[Page text Boundary: Start]

Re: Bug with Tsearch and tsvector

From: Tom Lane <tgl(at)sss(dot)pgh(dot)pa(dot)us>
To: Oleg Bartunov <oleg(at)sai(dot)msu(dot)su>, Teodor Sigaev <teodor(at)sigaev(dot)ru>
Cc: "Donald Fraser" <postgres(at)kiwi-fraser(dot)net>, "[BUGS]" <pgsql-bugs(at)postgresql(dot)org>
Subject: Re: Bug with Tsearch and tsvector
Date: 2010-04-26 19:23:53
Message-ID: 11841.1272309833@sss.pgh.pa.us
Views: Raw Message | Whole Thread | Download mbox | Resend email
Thread:
Lists: pgsql-bugs

I wrote:
> "Donald Fraser" <postgres(at)kiwi-fraser(dot)net> writes:
>> Using the default tsearch configuration, for 'english', text is being wrongly parsed into the tsvector type.

> ts_debug shows that it's being parsed like this:

> alias | description | token | dictionaries | dictionary | lexemes
> -----------------+---------------------------------+----------------------------------------+----------------+--------------+------------------------------------------
> tag | XML tag | <span lang="EN-GB"> | {} | |
> protocol | Protocol head | http:// | {} | |
> url | URL | www.harewoodsolutions.co.uk/press.aspx | {simple} | simple | {www.harewoodsolutions.co.uk/press.aspx}
> host | Host | www.harewoodsolutions.co.uk | {simple} | simple | {www.harewoodsolutions.co.uk}
> url_path | URL path | /press.aspx</span><span | {simple} | simple | {/press.aspx</span><span}
> blank | Space symbols | | {} | |
> asciiword | Word, all ASCII | lang | {english_stem} | english_stem | {lang}
> ... etc ...

> ie the critical point seems to be that url_path is willing to soak up a
> string containing "<" and ">", so the span tags don't get recognized as
> separate lexemes. While that's "obviously" the wrong thing in this
> particular example, I'm not sure if it's the wrong thing in general.
> Can anyone comment on the frequency of usage of those two symbols in
> URLs?

> In any case it's weird that the URL lexeme doesn't span the same text
> as the url_path one, but I'm not sure which one we should consider
> wrong.

I poked at this a bit. The reason for the inconsistency between the url
and url_path lexemes is that the InURLPathStart state transitions
directly to InURLPath, which is *not* consistent with what happens while
parsing the URL as a whole: p_isURLPath() starts the sub-parser in
InFileFirst state. The attached proposed patch rectifies that by
transitioning to InFileFirst state instead. A possible objection to
this fix is that you may get either a "file" or a "url_path" component
lexeme, where before you always got "url_path". I'm not sure if that's
something to worry about or not; I'd tend to think there's nothing much
wrong with it.

[Page text Boundary: End]
[Data extract Boundary: Start]

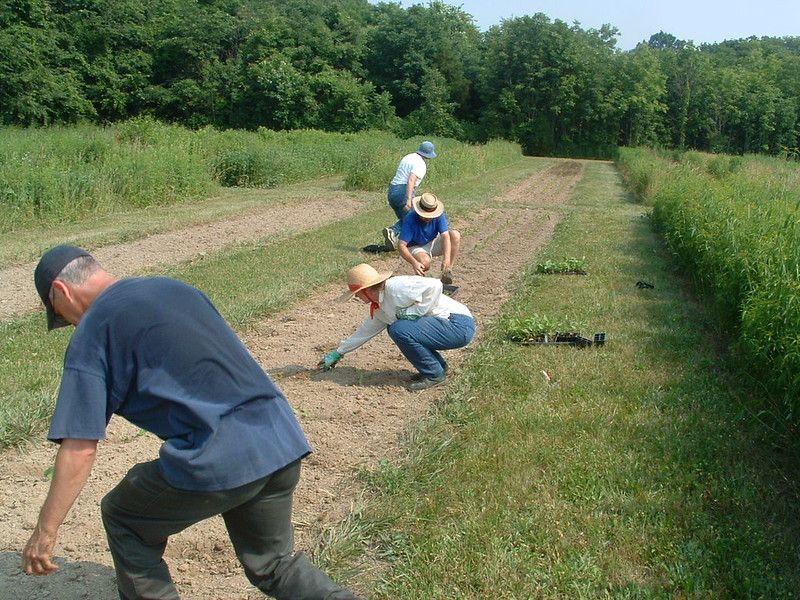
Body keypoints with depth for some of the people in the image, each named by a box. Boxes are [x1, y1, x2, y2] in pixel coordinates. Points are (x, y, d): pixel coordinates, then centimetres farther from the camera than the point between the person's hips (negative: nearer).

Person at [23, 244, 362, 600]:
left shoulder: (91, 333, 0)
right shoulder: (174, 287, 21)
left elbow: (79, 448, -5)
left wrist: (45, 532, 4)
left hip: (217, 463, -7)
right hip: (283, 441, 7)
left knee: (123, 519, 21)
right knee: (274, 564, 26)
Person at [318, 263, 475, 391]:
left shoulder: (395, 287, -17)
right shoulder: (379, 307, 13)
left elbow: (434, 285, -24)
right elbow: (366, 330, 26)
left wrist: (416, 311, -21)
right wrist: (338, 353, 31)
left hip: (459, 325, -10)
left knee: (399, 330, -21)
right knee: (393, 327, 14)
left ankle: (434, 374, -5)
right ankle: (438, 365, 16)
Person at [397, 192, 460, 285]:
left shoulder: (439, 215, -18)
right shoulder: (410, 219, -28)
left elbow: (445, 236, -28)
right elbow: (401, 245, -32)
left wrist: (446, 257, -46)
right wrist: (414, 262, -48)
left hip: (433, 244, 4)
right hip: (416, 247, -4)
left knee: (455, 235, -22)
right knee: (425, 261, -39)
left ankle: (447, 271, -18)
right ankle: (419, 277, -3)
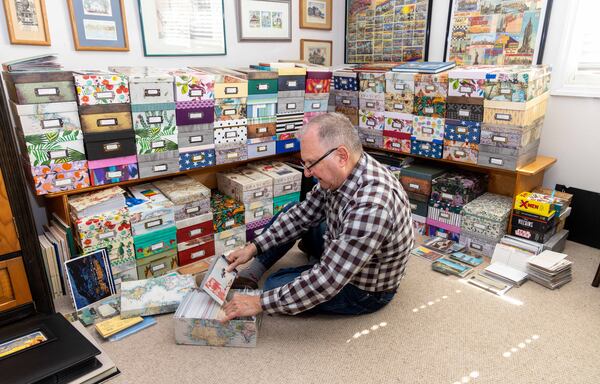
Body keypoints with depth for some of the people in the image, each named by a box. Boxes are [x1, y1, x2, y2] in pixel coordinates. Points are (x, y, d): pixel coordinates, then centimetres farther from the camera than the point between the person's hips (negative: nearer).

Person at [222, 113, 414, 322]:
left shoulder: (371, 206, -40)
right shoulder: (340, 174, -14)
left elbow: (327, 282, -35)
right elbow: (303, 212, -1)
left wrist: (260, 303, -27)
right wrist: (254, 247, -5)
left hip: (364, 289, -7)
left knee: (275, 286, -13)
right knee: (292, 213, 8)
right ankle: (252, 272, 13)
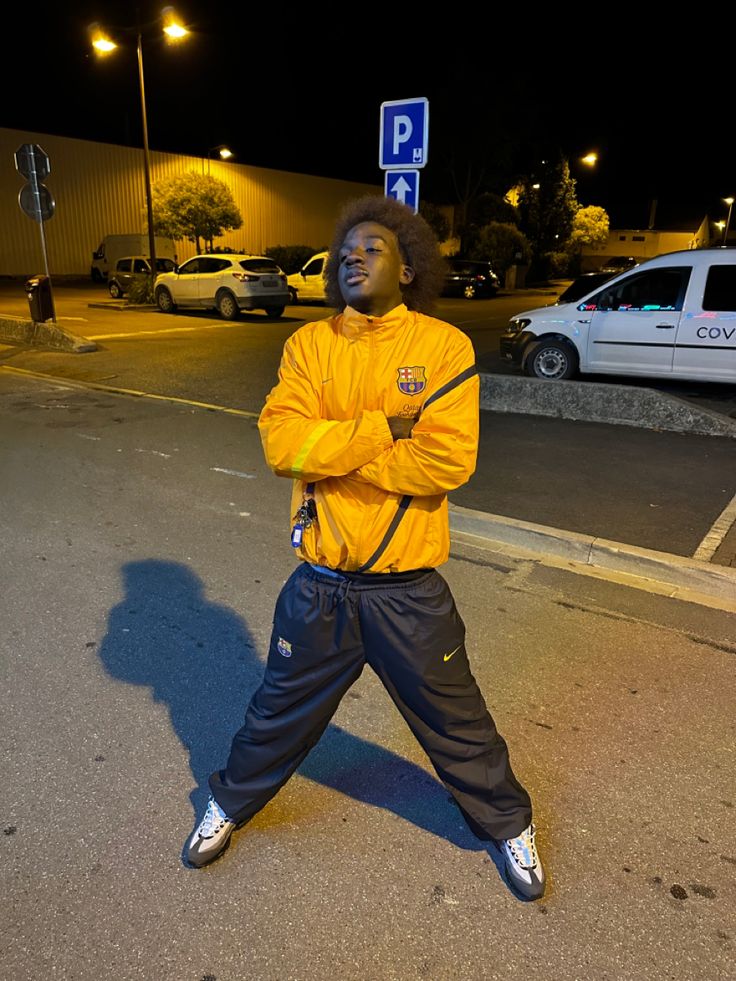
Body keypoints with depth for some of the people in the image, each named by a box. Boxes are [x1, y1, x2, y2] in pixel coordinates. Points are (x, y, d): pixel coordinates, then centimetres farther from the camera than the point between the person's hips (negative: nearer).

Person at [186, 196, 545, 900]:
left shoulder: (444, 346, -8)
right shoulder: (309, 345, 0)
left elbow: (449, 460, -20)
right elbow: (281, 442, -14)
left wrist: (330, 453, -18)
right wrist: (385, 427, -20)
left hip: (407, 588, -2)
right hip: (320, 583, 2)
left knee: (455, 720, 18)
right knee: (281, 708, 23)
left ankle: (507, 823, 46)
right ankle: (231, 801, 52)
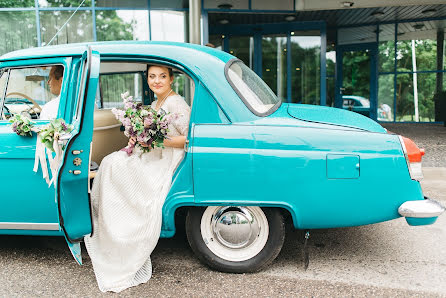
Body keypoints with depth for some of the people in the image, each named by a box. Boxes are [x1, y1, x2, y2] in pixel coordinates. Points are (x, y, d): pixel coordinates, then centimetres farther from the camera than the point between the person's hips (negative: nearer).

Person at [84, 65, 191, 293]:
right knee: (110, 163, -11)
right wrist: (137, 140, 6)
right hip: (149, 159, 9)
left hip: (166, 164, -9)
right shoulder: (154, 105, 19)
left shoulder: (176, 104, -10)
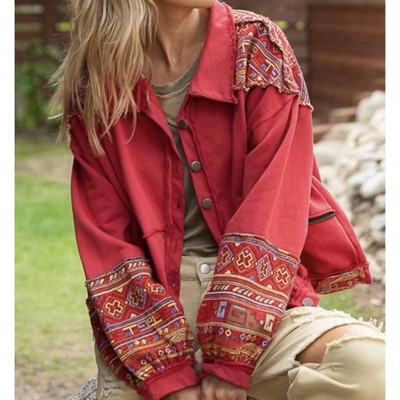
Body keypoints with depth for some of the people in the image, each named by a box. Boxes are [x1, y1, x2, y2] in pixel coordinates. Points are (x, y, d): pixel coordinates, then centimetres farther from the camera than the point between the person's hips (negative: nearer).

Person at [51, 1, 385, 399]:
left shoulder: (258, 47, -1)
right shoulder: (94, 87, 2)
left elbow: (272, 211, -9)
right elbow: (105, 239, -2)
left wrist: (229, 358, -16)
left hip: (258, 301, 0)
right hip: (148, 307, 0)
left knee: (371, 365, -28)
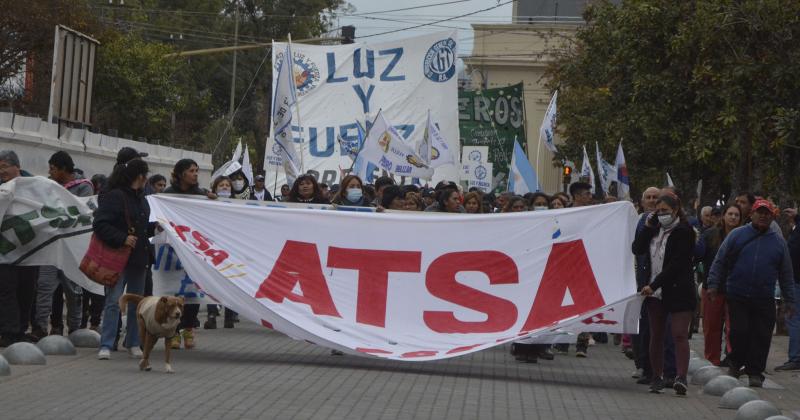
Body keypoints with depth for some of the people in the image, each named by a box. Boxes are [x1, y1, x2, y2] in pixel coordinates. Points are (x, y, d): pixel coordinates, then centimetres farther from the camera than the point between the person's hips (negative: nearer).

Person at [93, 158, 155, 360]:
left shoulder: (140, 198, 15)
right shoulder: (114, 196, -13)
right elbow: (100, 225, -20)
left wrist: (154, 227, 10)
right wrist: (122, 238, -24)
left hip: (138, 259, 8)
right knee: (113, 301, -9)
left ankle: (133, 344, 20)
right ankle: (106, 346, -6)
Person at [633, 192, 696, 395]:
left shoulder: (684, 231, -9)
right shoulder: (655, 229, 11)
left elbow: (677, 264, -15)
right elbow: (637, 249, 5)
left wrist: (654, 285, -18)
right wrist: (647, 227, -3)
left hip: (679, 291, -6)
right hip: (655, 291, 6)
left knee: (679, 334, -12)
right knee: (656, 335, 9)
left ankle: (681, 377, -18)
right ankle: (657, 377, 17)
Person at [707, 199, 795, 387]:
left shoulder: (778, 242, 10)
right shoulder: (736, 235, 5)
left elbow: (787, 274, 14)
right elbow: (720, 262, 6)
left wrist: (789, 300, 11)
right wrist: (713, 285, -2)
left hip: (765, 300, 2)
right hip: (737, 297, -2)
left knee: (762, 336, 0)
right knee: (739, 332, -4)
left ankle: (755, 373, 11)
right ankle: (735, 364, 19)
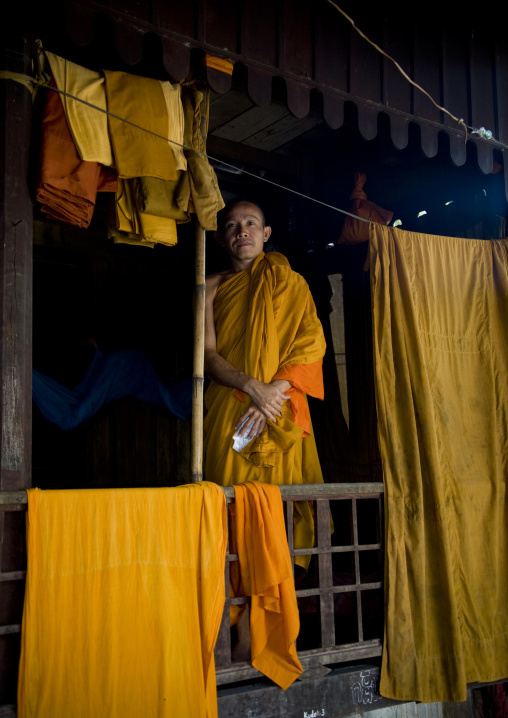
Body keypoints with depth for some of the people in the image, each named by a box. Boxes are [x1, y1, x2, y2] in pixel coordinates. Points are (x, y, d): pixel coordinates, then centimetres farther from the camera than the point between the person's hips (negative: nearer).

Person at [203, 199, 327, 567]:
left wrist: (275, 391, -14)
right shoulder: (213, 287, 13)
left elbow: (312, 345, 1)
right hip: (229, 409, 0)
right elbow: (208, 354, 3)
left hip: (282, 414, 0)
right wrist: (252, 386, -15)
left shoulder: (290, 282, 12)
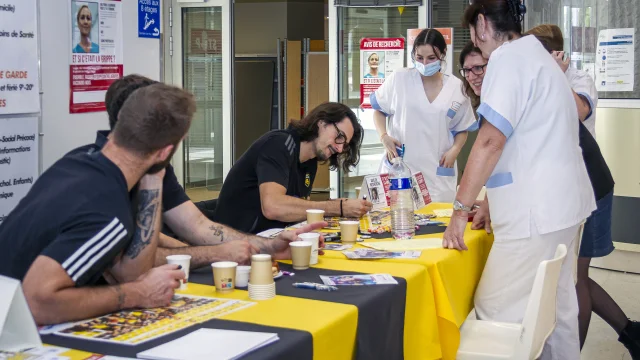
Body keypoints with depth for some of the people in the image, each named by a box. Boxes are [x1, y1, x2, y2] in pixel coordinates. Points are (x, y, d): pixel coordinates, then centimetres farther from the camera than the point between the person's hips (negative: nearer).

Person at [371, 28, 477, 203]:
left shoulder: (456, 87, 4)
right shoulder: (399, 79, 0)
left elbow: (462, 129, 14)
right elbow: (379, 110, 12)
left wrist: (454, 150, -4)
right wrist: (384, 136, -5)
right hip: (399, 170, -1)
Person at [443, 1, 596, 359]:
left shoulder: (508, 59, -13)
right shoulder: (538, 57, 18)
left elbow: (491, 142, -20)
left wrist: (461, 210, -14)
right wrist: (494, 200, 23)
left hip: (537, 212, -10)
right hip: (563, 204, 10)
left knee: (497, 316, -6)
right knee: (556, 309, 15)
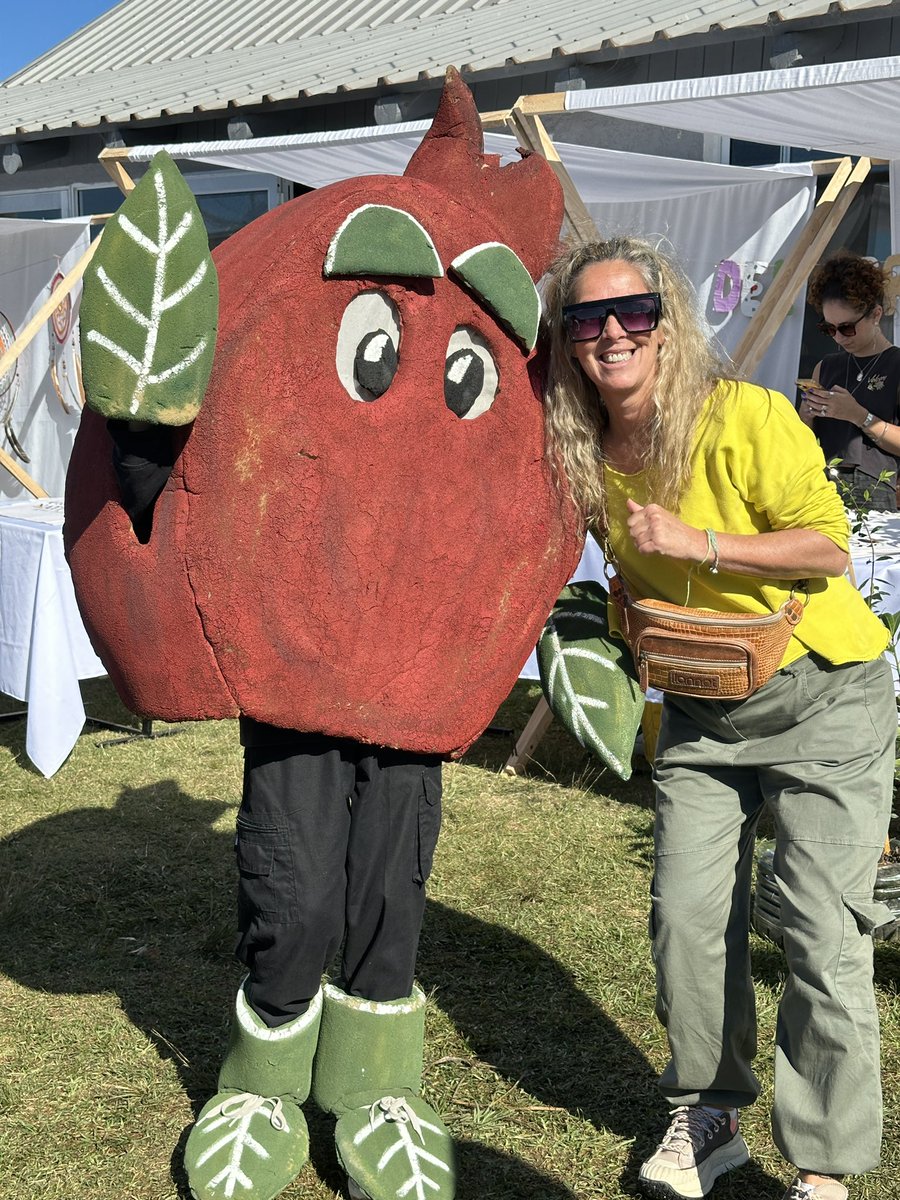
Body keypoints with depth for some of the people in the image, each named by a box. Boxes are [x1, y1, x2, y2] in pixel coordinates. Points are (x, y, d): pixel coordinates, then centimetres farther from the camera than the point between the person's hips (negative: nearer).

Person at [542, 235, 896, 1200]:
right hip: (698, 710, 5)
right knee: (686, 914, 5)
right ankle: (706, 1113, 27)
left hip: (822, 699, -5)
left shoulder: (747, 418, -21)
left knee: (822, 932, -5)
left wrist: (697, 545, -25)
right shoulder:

[Data extract Boundary: End]

▸ Activities:
1 > Say whether each statement agrees with the Tsearch bug thread, answering yes or no and quoting the words that decide it: (a) the InURLPathStart state goes straight to InURLPath; (b) p_isURLPath() starts the sub-parser in InURLPath state; (c) under the proposed patch, a "url_path" lexeme is always produced.
2 > Extend the Tsearch bug thread, picking up after its final sentence.
The listing after this thread comes from a separate source.

▸ Written answers:
1 >
(a) Yes: "the InURLPathStart state transitions directly to InURLPath"
(b) No: "p_isURLPath() starts the sub-parser in InFileFirst state"
(c) No: "you may get either a "file" or a "url_path" component lexeme, where before you always got "url_path""

2 >
The other change in the attached patch is to make InURLPath parsing
stop at "<" or ">", as per discussion.

With these changes I get

regression=# SELECT * from ts_debug('http://www.harewoodsolutions.co.uk/press.aspx</span>');
alias | description | token | dictionaries | dictionary | lexemes
----------+-------------------+----------------------------------------+--------------+------------+------------------------------------------
protocol | Protocol head | http:// | {} | |
url | URL | www.harewoodsolutions.co.uk/press.aspx | {simple} | simple | {www.harewoodsolutions.co.uk/press.aspx}
host | Host | www.harewoodsolutions.co.uk | {simple} | simple | {www.harewoodsolutions.co.uk}
file | File or path name | /press.aspx | {simple} | simple | {/press.aspx}
tag | XML tag | </span> | {} | |
(5 rows)

as compared to the prior behavior

regression=# SELECT * from ts_debug('http://www.harewoodsolutions.co.uk/press.aspx</span>');
alias | description | token | dictionaries | dictionary | lexemes
----------+---------------+----------------------------------------+--------------+------------+------------------------------------------
protocol | Protocol head | http:// | {} | |
url | URL | www.harewoodsolutions.co.uk/press.aspx | {simple} | simple | {www.harewoodsolutions.co.uk/press.aspx}
host | Host | www.harewoodsolutions.co.uk | {simple} | simple | {www.harewoodsolutions.co.uk}
url_path | URL path | /press.aspx</span> | {simple} | simple | {/press.aspx</span>}
(4 rows)

Neither change affects the current set of regression tests; but none the
less there's a potential compatibility issue here, so my thought is to
apply this only in HEAD.

Comments?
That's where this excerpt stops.